→ Try it
In the records below, repeat word for word only the lines starting at the one that contains "vfov_deg: 32.4" and ending at the one that contains "focal_mm: 4.15", pictures excluded.

→ Exercise data
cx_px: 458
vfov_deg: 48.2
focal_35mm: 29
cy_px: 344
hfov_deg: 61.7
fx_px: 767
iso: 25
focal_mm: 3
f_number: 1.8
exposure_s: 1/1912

==

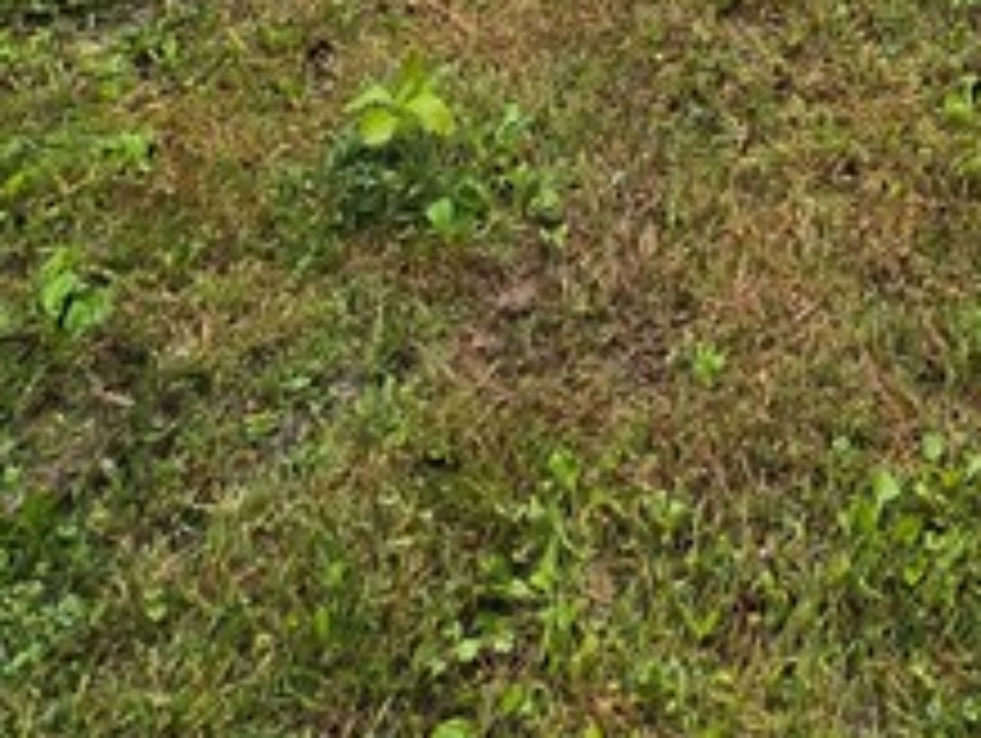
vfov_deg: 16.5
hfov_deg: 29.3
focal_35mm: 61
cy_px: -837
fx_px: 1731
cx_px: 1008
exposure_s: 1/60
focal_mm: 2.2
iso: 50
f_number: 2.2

--

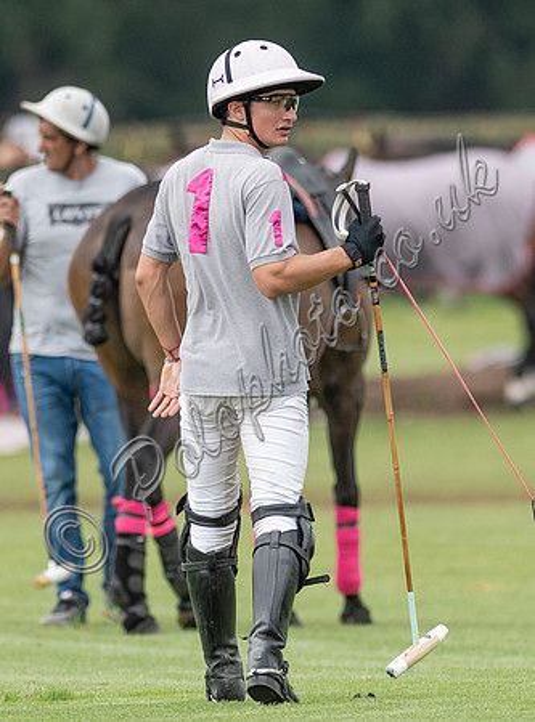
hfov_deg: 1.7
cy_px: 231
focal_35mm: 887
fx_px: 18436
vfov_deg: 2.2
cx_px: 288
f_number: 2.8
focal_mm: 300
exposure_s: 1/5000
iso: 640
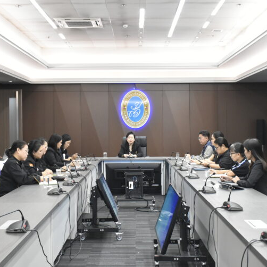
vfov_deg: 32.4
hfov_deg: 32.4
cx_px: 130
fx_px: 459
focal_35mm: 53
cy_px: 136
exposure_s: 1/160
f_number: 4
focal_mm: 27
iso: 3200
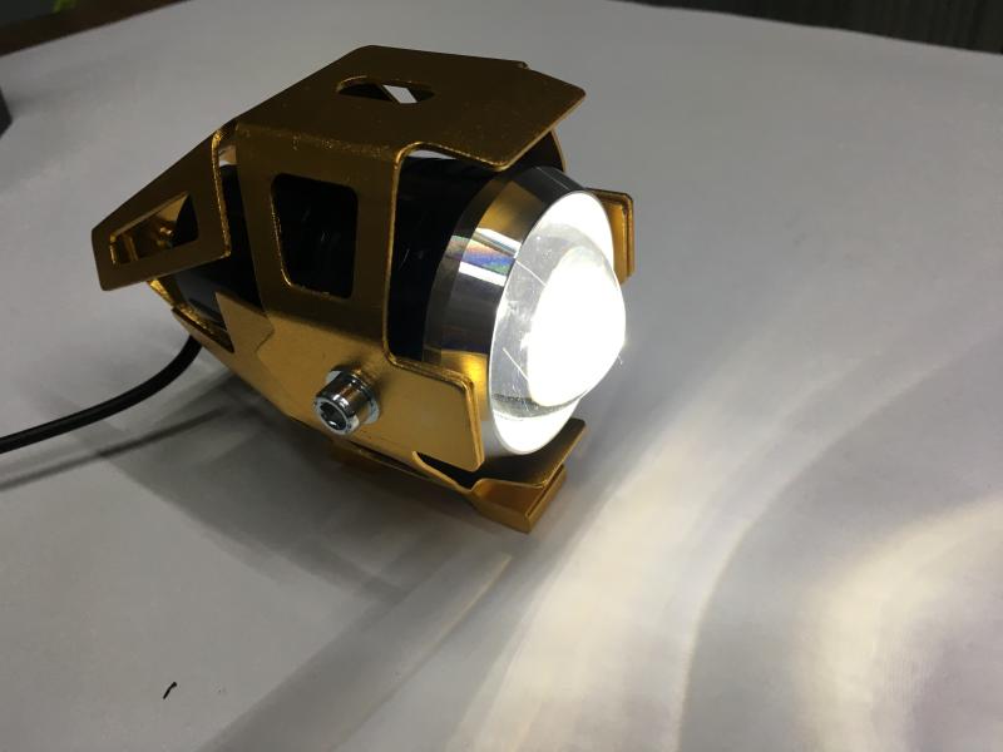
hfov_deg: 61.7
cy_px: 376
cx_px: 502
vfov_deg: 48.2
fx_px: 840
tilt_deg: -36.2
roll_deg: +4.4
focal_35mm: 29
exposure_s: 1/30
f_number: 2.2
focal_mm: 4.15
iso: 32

→ Finished task
vfov_deg: 32.4
hfov_deg: 32.4
cx_px: 130
fx_px: 459
focal_35mm: 53
cy_px: 136
exposure_s: 1/160
f_number: 4
focal_mm: 27
iso: 3200
hfov_deg: 61.7
cy_px: 376
cx_px: 502
vfov_deg: 48.2
fx_px: 840
tilt_deg: -36.2
roll_deg: +4.4
focal_35mm: 29
exposure_s: 1/30
f_number: 2.2
focal_mm: 4.15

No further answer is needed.